Count the lines in the material that contain the string "Zhang", and reply with that number alone.

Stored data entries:
—————

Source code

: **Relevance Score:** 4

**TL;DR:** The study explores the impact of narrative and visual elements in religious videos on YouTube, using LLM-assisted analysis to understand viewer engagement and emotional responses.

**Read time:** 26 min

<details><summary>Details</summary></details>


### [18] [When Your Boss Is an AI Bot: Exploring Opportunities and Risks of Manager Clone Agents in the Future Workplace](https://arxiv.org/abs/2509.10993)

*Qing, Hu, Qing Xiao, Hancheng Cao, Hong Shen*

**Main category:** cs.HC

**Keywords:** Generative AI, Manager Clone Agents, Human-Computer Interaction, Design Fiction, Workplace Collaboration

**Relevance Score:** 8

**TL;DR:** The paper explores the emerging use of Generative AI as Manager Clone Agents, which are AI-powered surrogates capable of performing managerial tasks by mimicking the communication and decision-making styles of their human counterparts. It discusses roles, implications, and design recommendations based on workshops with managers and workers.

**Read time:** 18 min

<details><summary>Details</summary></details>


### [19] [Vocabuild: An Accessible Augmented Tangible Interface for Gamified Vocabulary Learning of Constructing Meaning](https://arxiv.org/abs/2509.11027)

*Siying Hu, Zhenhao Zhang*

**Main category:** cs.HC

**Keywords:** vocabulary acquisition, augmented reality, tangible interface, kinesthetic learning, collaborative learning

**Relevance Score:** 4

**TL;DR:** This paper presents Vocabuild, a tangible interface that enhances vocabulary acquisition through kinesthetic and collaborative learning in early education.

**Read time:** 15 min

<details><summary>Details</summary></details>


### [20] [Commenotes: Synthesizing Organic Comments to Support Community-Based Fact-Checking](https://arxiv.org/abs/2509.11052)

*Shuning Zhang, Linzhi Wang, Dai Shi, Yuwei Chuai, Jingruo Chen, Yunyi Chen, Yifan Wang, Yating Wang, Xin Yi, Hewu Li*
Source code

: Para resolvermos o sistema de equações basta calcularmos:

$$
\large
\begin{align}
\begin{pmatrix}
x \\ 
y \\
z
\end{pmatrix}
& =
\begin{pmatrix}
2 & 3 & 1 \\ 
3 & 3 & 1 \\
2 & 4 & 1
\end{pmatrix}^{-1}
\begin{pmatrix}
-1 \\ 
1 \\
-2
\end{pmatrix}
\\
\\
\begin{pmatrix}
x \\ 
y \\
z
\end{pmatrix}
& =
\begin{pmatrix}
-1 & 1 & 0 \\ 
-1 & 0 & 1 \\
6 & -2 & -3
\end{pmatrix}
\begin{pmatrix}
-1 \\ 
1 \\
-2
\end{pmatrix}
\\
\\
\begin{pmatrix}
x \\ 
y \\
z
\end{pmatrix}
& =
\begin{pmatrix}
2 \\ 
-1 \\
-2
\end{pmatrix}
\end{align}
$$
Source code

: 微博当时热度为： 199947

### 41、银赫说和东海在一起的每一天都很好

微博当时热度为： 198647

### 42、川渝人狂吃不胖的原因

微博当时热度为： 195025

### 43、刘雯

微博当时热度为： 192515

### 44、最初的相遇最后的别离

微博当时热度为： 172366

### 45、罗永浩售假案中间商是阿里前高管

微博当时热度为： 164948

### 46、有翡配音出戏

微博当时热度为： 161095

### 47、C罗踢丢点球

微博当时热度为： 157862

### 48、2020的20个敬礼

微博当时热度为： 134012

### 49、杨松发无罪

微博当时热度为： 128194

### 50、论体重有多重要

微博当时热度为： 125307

—————

Reply:
2